>> start

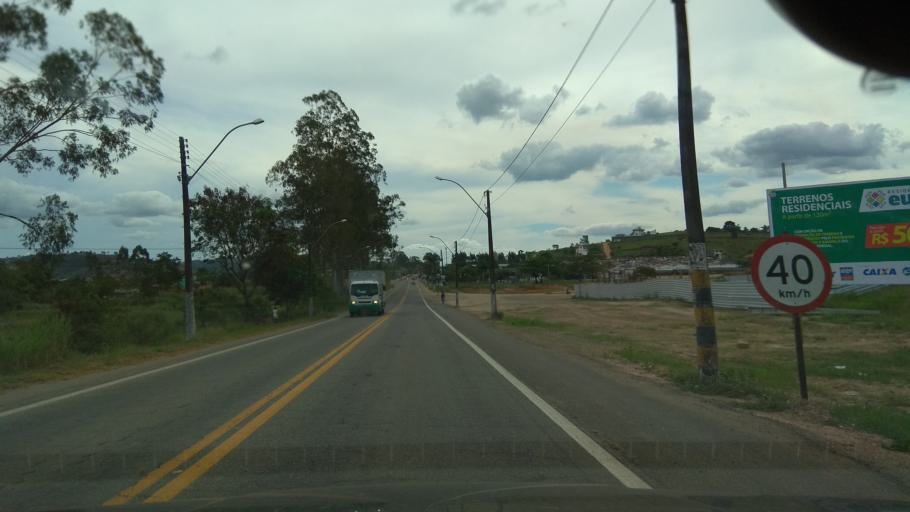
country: BR
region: Bahia
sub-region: Ipiau
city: Ipiau
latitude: -14.1427
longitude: -39.7210
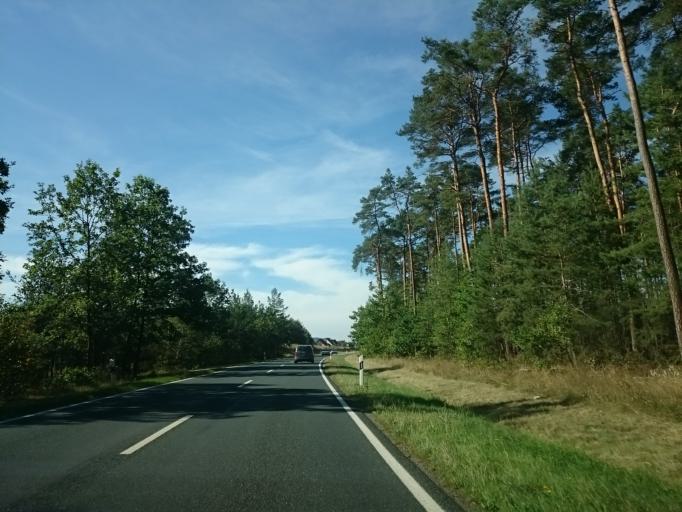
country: DE
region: Bavaria
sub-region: Regierungsbezirk Mittelfranken
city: Heideck
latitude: 49.1473
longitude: 11.1570
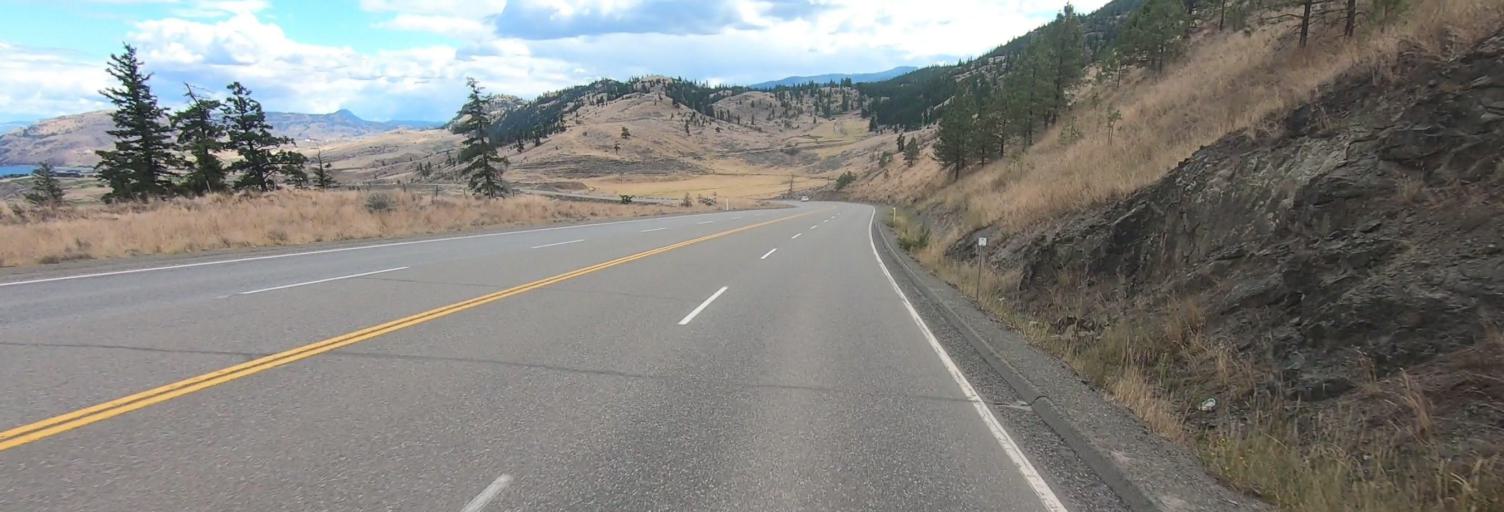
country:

>> end

**Directions for this task:**
Repeat the listing above line for line, keeping every entry unchanged, and leave the pictures out of your answer.

**Finished exercise:**
country: BR
region: Bahia
sub-region: Ipiau
city: Ipiau
latitude: -14.1427
longitude: -39.7210
country: DE
region: Bavaria
sub-region: Regierungsbezirk Mittelfranken
city: Heideck
latitude: 49.1473
longitude: 11.1570
country:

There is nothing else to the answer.